17 – The birth of Jerzyk

(1923-1937)

 

Jerzyk Dymant was a cousin of Fira Melamedzon. She treated him as a younger brother. She was by his birth and she played and took care of him when he was a little boy.

Since the summer of 1934 Jerzyk had spent almost a year in a Melamedzons’ flat in Poznan. He went to a Jewish state school there. Then he had to come back to his mom under rather dramatic circumstances. Fira tells Jerzyk’s story in her book. We complement it here with a few photographs coming from later years, and Fira’s memory of his birthday.

 

 

Jerzyk was the oldest son of aunt Pola from Leczyca and uncle Natan, the younger brother of Mummy. He was born in 1923 when I was eight. The aunt and uncle lived in the last room of the Dymant grandparents’flat. When aunt Pola was giving birth to Jerzyk, I just  came to my Grandma. “Firus, a stork is bringing a baby. Come on, I will show you,” aunt Lili said when she saw me. Lili , not married at that time, later named Lew after her husband, was a younger sister of Mummy. We liked each other very much. There was a midwife in a room. Uncle Natan and all the others waited by the door. “Stand next to a stove, and I will open the little door. As soon as I open it , a stork will bring a baby, you’ll see,” Lili said. “It will throw it through a chimney. You’d better stand here and catch the baby so that it doesn’t fall onto the floor and get hurt.” I knew it wasn’t true but I was ashamed to say that I knew where babies came from. I heard aunt Pola shouting in pain. Then uncle Natan learnt he had a son, and he was allowed to enter the room.

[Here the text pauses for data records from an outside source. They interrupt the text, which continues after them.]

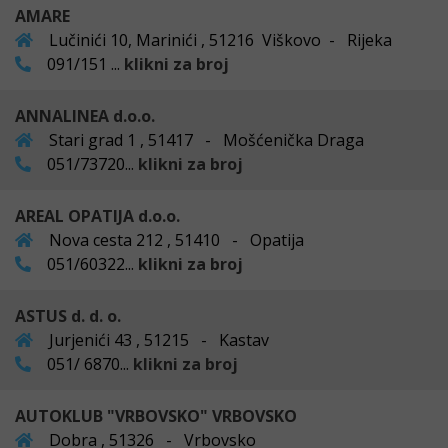
AMARE
Lučinići 10, Marinići , 51216 Viškovo - Rijeka
091/151 ...
klikni za broj
ANNALINEA d.o.o.
Stari grad 1 , 51417 - Mošćenička Draga
051/73720...
klikni za broj
AREAL OPATIJA d.o.o.
Nova cesta 212 , 51410 - Opatija
051/60322...
klikni za broj
ASTUS d. d. o.
Jurjenići 43 , 51215 - Kastav
051/ 6870...
klikni za broj
AUTOKLUB "VRBOVSKO" VRBOVSKO
Dobra , 51326 - Vrbovsko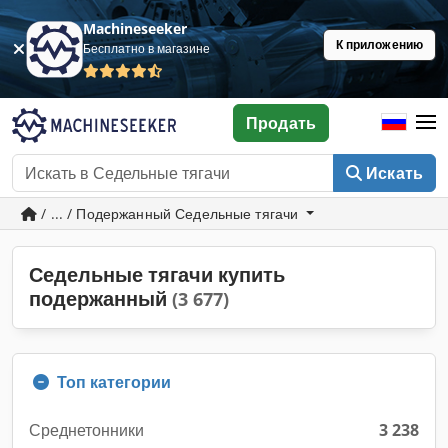
Machineseeker
К приложению
Бесплатно в магазине
Продать
Искать
/ ... / Подержанный Седельные тягачи
Седельные тягачи купить
подержанный
(3 677)
Топ категории
Среднетонники
3 238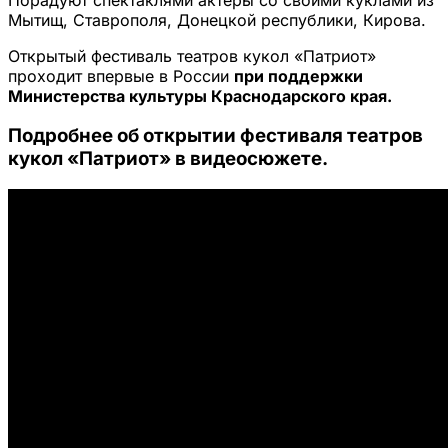
Мытищ, Ставрополя, Донецкой республики, Кирова.
Открытый фестиваль театров кукол «Патриот»
проходит впервые в России
при поддержки
Министерства культуры Краснодарского края.
Подробнее об открытии фестиваля театров
кукол «Патриот» в видеосюжете.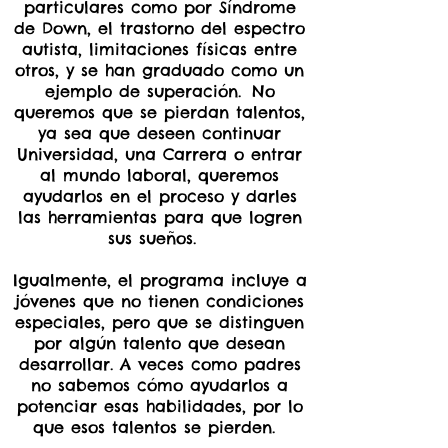
particulares como por Síndrome
de Down, el trastorno del espectro
autista, limitaciones físicas entre
otros, y se han graduado como un
ejemplo de superación. No
queremos que se pierdan talentos,
ya sea que deseen continuar
Universidad, una Carrera o entrar
al mundo laboral, queremos
ayudarlos en el proceso y darles
las herramientas para que logren
sus sueños.
Igualmente, el programa incluye a
jóvenes que no tienen condiciones
especiales, pero que se distinguen
por algún talento que desean
desarrollar. A veces como padres
no sabemos cómo ayudarlos a
potenciar esas habilidades, por lo
que esos talentos se pierden.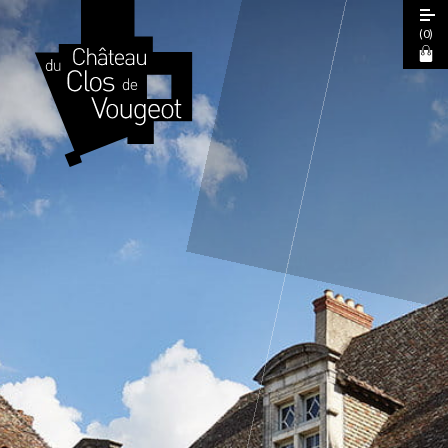
(
0
)
Journées Européennes du Patrimoine
2026
Visite Guidée 2026
Visite Libre
Expérience Sensorielle Cœur de Climats
La Table de Léonce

I loved Jerzyk very much, maybe because I was by his birth. Later, I often came to my grandparents to play with him, although he was a little boy. He was four when we moved to Poznan, and six when his father suddenly died. Three years after Jerzyk’s birthday, his younger brother Kuba was born, but I had never been so close with him. Aunt Pola didn’t manage to keep the business that she run after her husband. In 1934 she left with her younger son to her parents in Leczyca. Then, my Mummy suddenly brought Jerzyk to Poznan. It was a result of a family meeting in Brzeziny, where they decided that we were going to bring up Jerzyk. I was delighted with such a decision.